Saya ingin menganalogikan sutradara dengan chef. Menurut saya menjadi seorang chef adalah kemampuan mengenal rasa dan bumbu-bumbu. Bagaimana memadupadankan semua menjadi satu. Sutradara juga harusnya memiliki banyak sudut pandang dan tidak melulu soal teknis pemanggungan dan keaktoran. Namun lebih dalam perihal referensi-referensi yang membuat deferensiasi dengan banyak hal. Persinggungan ini kemudian yang mampu menciptakan kedekatan isu dengan penontonnya.

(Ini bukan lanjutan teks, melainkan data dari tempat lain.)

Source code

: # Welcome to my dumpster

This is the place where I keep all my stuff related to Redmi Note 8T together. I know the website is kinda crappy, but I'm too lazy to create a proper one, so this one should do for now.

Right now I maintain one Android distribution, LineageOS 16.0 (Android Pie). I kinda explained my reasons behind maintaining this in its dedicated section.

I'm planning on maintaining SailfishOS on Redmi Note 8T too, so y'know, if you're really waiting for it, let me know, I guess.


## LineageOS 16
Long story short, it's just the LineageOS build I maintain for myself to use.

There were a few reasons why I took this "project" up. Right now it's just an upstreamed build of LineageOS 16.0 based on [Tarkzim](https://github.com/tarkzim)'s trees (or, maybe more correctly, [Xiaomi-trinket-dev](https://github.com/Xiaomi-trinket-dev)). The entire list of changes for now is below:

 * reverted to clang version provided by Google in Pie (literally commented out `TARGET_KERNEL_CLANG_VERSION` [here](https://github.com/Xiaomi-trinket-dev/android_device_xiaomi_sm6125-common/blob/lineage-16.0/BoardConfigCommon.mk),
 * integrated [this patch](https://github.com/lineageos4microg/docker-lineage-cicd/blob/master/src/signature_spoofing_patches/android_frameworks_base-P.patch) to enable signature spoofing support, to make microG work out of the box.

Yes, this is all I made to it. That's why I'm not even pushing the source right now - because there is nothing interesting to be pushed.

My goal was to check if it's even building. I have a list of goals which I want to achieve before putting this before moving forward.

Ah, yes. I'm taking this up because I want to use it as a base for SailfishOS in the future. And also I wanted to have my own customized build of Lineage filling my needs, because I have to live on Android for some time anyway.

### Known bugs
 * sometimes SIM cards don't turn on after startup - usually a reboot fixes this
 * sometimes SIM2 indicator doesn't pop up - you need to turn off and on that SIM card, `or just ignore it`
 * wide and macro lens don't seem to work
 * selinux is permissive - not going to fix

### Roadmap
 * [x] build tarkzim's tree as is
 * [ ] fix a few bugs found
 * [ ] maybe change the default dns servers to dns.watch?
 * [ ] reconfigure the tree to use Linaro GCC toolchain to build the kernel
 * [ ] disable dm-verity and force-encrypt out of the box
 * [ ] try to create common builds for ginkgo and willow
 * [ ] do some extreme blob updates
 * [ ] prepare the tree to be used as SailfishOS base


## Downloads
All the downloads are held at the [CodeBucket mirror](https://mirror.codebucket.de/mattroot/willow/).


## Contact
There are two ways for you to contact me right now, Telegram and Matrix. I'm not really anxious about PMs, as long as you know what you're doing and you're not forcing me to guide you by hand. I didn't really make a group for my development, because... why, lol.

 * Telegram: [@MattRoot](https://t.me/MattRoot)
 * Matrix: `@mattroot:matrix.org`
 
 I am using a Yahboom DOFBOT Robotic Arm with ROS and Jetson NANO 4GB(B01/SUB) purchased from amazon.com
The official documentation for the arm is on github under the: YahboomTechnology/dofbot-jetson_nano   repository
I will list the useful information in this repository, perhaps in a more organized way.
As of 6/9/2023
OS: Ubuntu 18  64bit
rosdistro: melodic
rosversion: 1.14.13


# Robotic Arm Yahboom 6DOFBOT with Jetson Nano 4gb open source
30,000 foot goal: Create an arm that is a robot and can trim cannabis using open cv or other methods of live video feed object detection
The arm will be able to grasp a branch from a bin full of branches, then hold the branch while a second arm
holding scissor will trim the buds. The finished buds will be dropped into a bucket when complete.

Bukankah pada dasarnya tujuan dari sebuah pementasan karya pertunjukan adalah untuk memberikan pesan-pesan yang berangkat dari fakta-fakta yang terjadi di sekitar kita? Kecuali memang kita hanya memposisikan pertunjukan (karya) kita sebagai gerak eksistensi sebagaimana yang dikritisi oleh Pinget dalam naskah Prabu Maha Anu Ini. Entahlah.

*

Penulis adalah Dosen Seni Pertunjukan FKIP ULM Banjarmasin.